──────── EXTRACT

The defeat and dispersal of the Sa'och led to a drastic decline in the use of the language. The Sa'och in Cambodia remained along the coast of Kampong Saom, living in their own villages such as Long Leh. The dialect that continued to evolve in Cambodia survived because the Sa'och were able to stay isolated from Cambodians, even through the colonial era, until the Khmer Rouge rule of Cambodia when the vast majority were either killed or relocated and forced to live among Khmers.

The Sa'och in Thailand were first resettled in the Si Sawat District of Kanchanaburi Province in their own villages along the Khwae Yai River. Their dialect evolved in relative isolation in the fertile valley for almost 140 years until construction of the Si Nakharin Dam which, completed in 1980, permanently inundated the valley. In making preparations for the dam, the Thai government again forced the Sa'och to relocate, this time to the gravelly hills above the new reservoir. In their new villages, which were now mixed with Karen, Khmu and Thai, the Sa'och suddenly became minorities resulting in declining language use in favor of Thai. Additionally, young Sa'och are leaving the relatively barren isolated region to find work, causing an additional decline in language use. A paper published in 2009 reported that use of the Chung language in Thailand was only found among older generations remaining in the village and a few small children left in their care.

────────────────
──────── INFORMATION

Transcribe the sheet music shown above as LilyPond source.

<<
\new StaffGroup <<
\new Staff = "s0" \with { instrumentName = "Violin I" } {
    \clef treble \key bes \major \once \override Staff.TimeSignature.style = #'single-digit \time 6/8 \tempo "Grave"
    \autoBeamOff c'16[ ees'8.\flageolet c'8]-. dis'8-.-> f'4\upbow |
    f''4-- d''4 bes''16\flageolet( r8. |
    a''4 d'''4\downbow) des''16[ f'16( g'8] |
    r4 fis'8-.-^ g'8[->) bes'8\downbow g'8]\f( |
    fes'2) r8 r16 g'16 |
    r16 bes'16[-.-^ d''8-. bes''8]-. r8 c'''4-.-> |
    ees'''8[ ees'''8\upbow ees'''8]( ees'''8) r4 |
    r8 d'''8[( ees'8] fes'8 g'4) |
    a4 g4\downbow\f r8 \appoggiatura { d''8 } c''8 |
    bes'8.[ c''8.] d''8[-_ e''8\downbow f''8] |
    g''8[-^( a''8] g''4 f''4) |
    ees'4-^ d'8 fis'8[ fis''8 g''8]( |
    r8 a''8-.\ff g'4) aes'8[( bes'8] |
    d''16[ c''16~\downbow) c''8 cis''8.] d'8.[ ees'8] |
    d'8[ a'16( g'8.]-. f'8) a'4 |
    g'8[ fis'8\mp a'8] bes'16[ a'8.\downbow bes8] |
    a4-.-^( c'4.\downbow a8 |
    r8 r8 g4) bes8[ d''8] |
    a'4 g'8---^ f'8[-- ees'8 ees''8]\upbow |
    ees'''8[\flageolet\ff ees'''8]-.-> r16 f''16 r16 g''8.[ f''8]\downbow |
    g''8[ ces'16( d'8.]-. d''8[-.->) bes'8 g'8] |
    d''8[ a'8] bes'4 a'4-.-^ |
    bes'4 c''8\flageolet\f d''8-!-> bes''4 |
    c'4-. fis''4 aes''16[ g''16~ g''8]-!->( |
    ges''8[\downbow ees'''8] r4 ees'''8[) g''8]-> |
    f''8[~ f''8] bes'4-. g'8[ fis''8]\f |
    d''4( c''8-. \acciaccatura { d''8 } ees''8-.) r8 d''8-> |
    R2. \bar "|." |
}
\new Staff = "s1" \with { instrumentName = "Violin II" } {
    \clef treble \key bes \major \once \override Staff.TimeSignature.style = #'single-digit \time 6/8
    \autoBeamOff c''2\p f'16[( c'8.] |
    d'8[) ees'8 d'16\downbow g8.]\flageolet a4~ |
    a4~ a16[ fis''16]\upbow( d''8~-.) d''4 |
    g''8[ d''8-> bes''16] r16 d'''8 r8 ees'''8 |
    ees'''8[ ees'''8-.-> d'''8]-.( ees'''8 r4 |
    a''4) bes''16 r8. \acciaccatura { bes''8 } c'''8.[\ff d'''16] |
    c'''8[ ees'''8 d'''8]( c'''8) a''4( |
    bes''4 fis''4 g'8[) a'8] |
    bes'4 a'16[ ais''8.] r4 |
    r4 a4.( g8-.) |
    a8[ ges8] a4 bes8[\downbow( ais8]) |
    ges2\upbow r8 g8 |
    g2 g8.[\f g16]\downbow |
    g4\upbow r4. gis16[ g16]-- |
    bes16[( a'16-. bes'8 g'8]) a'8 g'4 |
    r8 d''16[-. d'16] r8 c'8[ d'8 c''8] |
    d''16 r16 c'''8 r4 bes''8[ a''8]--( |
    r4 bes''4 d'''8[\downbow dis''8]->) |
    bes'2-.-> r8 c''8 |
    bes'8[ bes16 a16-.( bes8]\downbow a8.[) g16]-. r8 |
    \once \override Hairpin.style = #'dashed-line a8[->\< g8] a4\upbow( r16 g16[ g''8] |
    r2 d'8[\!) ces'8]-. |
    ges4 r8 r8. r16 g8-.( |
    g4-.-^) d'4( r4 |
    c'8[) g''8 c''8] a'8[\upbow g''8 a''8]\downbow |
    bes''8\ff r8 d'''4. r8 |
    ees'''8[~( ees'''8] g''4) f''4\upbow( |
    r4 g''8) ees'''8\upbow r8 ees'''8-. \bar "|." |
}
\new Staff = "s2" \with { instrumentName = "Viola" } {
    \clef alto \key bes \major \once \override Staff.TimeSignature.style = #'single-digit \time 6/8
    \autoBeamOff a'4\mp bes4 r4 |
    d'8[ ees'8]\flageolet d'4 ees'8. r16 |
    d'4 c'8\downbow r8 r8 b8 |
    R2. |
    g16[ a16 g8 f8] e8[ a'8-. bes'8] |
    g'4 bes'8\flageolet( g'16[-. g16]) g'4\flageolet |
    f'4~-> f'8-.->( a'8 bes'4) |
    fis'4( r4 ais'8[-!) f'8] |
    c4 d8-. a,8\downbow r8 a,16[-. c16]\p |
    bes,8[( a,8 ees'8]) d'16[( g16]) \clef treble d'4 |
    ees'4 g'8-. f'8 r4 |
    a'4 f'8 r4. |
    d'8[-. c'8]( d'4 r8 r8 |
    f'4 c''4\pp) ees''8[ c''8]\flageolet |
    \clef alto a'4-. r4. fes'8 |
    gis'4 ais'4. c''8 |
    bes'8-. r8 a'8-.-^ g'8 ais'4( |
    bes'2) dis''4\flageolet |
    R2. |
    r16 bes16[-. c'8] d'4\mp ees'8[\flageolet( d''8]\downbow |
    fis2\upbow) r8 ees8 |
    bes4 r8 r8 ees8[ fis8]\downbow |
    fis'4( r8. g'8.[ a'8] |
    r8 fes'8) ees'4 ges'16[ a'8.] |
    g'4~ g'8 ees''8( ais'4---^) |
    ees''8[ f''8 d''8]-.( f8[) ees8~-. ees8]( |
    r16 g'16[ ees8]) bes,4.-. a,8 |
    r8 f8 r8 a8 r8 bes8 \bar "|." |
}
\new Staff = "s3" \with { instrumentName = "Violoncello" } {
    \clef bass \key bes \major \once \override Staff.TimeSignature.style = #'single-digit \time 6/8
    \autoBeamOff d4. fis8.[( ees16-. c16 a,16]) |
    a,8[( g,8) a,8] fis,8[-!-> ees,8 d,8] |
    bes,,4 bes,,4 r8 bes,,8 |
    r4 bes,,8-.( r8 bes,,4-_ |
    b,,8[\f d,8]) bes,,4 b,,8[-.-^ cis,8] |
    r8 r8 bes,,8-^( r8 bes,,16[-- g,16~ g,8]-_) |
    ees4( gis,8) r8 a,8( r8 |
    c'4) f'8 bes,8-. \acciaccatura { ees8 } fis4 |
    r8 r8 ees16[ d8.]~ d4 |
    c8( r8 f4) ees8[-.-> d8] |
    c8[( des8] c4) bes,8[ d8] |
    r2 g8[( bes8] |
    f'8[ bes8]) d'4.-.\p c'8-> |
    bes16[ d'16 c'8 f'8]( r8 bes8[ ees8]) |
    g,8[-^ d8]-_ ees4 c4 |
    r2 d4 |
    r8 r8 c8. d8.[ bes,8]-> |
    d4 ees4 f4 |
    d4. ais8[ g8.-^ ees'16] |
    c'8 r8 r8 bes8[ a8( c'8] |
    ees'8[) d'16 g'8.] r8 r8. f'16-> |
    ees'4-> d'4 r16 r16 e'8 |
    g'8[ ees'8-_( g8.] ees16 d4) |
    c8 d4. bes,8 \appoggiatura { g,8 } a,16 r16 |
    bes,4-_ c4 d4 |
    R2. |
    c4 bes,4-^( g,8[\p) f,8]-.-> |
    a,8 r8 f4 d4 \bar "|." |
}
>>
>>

────────────────

*WHAT YOU WILL DO*
Continue the text about the decline of the Sa'och language, picking up after its final sentence.

*SOLVED PROBLEM*
Both groups of Sa'och call their language simply chung. To differentiate the two dialects, researches have arbitrarily designated the dialect found in Cambodia "Chung Yul" and that of Thailand "Chung Yuy", yul and yuy being their respective words for "sky".

==Phonology==
Sa'och employs a phonemic inventory typical of modern Mon-Khmer languages and, along with the other Pearic languages, shows some phonological influences from the late Middle Khmer of the 17th century. Like most of the other Austroasiatic languages (outside of Viet-Muong) Sa'och is not a tonal language. However, also similar to the other Pearic languages, Sa'och is marked by an unusual four-way contrast of vocal register, or phonation, in its vowel system.

===Consonants===
Sa'och has 21 consonant phonemes. They are listed in table form below.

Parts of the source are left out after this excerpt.